■ Exercise input
-- Opening Marker --

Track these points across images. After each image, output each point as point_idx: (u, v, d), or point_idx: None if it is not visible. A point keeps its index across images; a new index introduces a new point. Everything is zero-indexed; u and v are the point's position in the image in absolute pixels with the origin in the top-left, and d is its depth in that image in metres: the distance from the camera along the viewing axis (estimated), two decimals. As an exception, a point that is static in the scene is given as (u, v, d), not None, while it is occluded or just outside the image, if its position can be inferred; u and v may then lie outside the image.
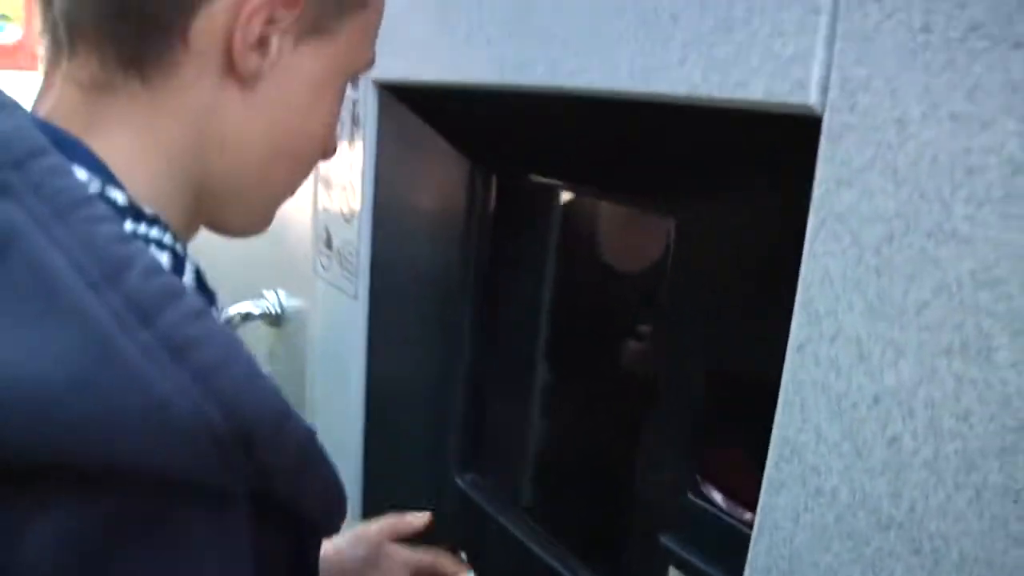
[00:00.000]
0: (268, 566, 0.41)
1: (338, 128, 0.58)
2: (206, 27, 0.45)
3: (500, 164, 1.06)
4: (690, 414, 0.81)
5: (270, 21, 0.47)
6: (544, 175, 0.99)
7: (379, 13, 0.55)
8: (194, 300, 0.37)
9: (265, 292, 1.25)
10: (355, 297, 1.04)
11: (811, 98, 0.50)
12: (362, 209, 1.02)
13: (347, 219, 1.04)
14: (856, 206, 0.48)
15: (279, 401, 0.38)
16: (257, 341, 1.32)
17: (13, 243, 0.35)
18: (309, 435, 0.40)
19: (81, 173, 0.41)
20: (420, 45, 0.90)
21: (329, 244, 1.09)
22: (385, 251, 1.03)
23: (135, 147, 0.46)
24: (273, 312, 1.23)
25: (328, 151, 0.57)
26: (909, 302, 0.45)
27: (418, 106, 1.02)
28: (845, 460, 0.48)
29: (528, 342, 1.04)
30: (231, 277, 1.56)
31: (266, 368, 0.38)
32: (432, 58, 0.88)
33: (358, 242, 1.02)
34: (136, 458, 0.34)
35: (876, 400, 0.47)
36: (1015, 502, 0.41)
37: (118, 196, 0.42)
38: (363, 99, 1.02)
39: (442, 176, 1.06)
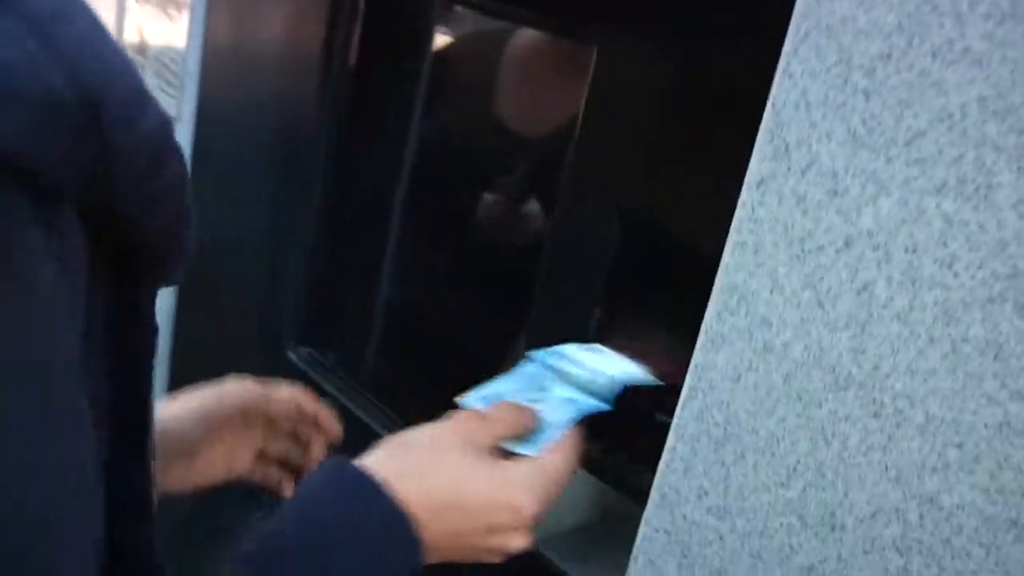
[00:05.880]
0: (95, 298, 0.35)
1: None
2: None
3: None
4: (589, 272, 0.74)
5: None
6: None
7: None
8: None
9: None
10: (178, 119, 0.88)
11: None
12: (195, 2, 0.84)
13: (170, 15, 0.86)
14: (852, 17, 0.41)
15: (136, 79, 0.33)
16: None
17: None
18: (166, 123, 0.35)
19: None
20: None
21: (143, 49, 0.91)
22: (222, 63, 0.86)
23: None
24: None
25: None
26: (900, 131, 0.39)
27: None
28: (803, 311, 0.43)
29: (385, 193, 0.92)
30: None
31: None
32: None
33: (186, 47, 0.85)
34: None
35: (848, 243, 0.41)
36: (995, 358, 0.37)
37: None
38: None
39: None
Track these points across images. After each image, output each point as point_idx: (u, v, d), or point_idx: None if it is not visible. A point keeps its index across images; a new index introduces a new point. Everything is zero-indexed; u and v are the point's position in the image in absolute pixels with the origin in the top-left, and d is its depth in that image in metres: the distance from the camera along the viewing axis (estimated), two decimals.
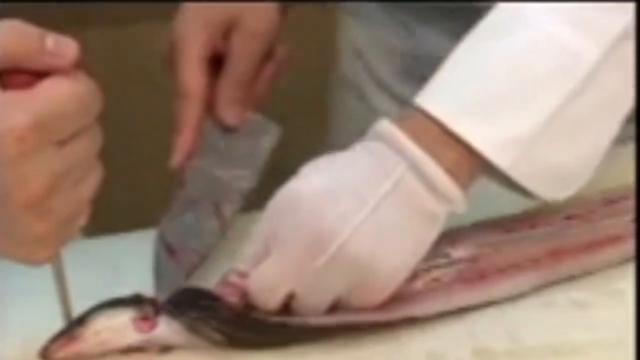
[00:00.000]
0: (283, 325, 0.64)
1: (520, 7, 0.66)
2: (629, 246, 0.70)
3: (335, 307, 0.65)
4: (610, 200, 0.73)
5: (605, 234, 0.71)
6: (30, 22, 0.52)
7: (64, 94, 0.51)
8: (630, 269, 0.70)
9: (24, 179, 0.51)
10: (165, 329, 0.63)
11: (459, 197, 0.63)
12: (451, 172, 0.63)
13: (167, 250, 0.71)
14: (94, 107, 0.53)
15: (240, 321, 0.64)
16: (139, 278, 0.70)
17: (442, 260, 0.66)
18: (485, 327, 0.66)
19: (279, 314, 0.64)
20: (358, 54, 1.02)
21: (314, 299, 0.64)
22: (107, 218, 0.68)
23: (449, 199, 0.63)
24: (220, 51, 0.78)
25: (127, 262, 0.74)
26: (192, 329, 0.63)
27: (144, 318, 0.63)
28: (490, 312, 0.67)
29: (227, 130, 0.77)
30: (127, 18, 1.61)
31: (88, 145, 0.54)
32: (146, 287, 0.66)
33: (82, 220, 0.56)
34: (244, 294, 0.64)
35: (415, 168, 0.62)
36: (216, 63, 0.78)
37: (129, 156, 1.48)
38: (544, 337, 0.65)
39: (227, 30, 0.78)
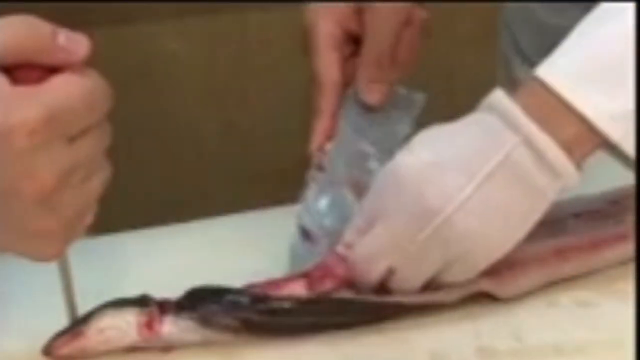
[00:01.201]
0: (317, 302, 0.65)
1: None
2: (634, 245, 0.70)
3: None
4: (615, 199, 0.73)
5: (611, 232, 0.71)
6: None
7: (75, 90, 0.51)
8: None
9: (33, 172, 0.51)
10: (172, 328, 0.64)
11: (573, 174, 0.62)
12: (566, 147, 0.61)
13: (303, 234, 0.71)
14: (103, 104, 0.53)
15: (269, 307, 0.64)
16: (144, 277, 0.71)
17: None
18: (489, 326, 0.66)
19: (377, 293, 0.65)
20: (505, 24, 1.00)
21: (414, 273, 0.64)
22: (109, 216, 0.68)
23: (562, 176, 0.62)
24: (356, 31, 0.75)
25: (132, 261, 0.74)
26: (206, 323, 0.63)
27: (149, 318, 0.64)
28: (494, 311, 0.67)
29: (370, 109, 0.74)
30: (127, 18, 1.61)
31: (97, 142, 0.54)
32: (151, 285, 0.66)
33: (90, 219, 0.56)
34: (348, 265, 0.65)
35: (528, 142, 0.61)
36: (355, 42, 0.75)
37: (130, 155, 1.48)
38: (548, 337, 0.65)
39: (359, 9, 0.74)
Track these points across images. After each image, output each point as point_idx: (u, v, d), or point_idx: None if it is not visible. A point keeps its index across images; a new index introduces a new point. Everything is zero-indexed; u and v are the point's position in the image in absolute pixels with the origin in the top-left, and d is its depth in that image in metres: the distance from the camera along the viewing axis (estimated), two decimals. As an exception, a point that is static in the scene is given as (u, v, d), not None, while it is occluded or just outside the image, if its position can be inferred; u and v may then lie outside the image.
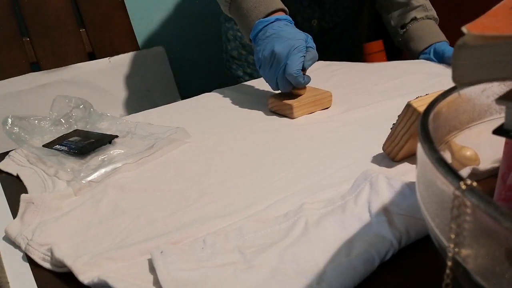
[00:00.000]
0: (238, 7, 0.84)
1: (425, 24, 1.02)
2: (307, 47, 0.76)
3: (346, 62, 1.02)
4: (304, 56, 0.75)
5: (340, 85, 0.87)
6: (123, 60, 1.39)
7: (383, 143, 0.58)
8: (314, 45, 0.78)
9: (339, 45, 1.12)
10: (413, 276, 0.40)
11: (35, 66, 1.30)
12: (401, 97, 0.73)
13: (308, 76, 0.76)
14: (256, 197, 0.52)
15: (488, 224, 0.21)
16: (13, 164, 0.66)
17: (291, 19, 0.81)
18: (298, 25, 0.93)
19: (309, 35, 0.78)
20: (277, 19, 0.79)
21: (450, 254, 0.24)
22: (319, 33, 1.10)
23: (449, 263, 0.24)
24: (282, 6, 0.82)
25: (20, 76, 1.27)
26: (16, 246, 0.48)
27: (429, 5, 1.05)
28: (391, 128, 0.56)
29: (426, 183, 0.27)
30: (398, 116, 0.55)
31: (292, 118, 0.75)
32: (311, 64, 0.77)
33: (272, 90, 0.80)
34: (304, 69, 0.75)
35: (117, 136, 0.68)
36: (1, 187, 0.62)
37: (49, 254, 0.45)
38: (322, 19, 1.09)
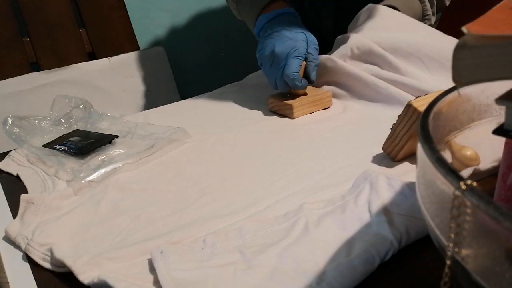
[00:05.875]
0: (243, 7, 0.84)
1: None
2: (307, 51, 0.75)
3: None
4: (302, 58, 0.74)
5: (339, 85, 0.86)
6: (123, 60, 1.38)
7: (383, 143, 0.58)
8: (317, 44, 0.77)
9: None
10: (413, 276, 0.40)
11: (35, 66, 1.30)
12: (401, 97, 0.73)
13: (306, 80, 0.76)
14: (256, 197, 0.52)
15: (488, 224, 0.21)
16: (13, 164, 0.66)
17: (294, 10, 0.80)
18: (312, 23, 0.91)
19: (311, 34, 0.77)
20: (278, 14, 0.79)
21: (449, 254, 0.24)
22: (334, 32, 1.08)
23: (448, 262, 0.24)
24: None
25: (20, 76, 1.27)
26: (16, 246, 0.48)
27: None
28: (391, 128, 0.56)
29: (426, 183, 0.27)
30: (398, 116, 0.55)
31: (292, 118, 0.75)
32: (315, 75, 0.76)
33: (272, 90, 0.80)
34: (311, 82, 0.76)
35: (117, 136, 0.68)
36: (1, 187, 0.62)
37: (49, 254, 0.45)
38: (339, 19, 1.07)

-- Closing Marker --

■ Directions for this task
Give back the records above exactly, limited to the lines between the one holding "18: (298, 25, 0.93)" and the one holding "38: (322, 19, 1.09)", inclusive.

■ Answer to this exercise
18: (298, 25, 0.93)
19: (309, 35, 0.78)
20: (277, 19, 0.79)
21: (450, 254, 0.24)
22: (319, 33, 1.10)
23: (449, 263, 0.24)
24: (282, 6, 0.82)
25: (20, 76, 1.27)
26: (16, 246, 0.48)
27: (429, 5, 1.05)
28: (391, 128, 0.56)
29: (426, 183, 0.27)
30: (398, 116, 0.55)
31: (292, 118, 0.75)
32: (311, 64, 0.77)
33: (272, 90, 0.80)
34: (304, 69, 0.75)
35: (117, 136, 0.68)
36: (1, 187, 0.62)
37: (49, 254, 0.45)
38: (322, 19, 1.09)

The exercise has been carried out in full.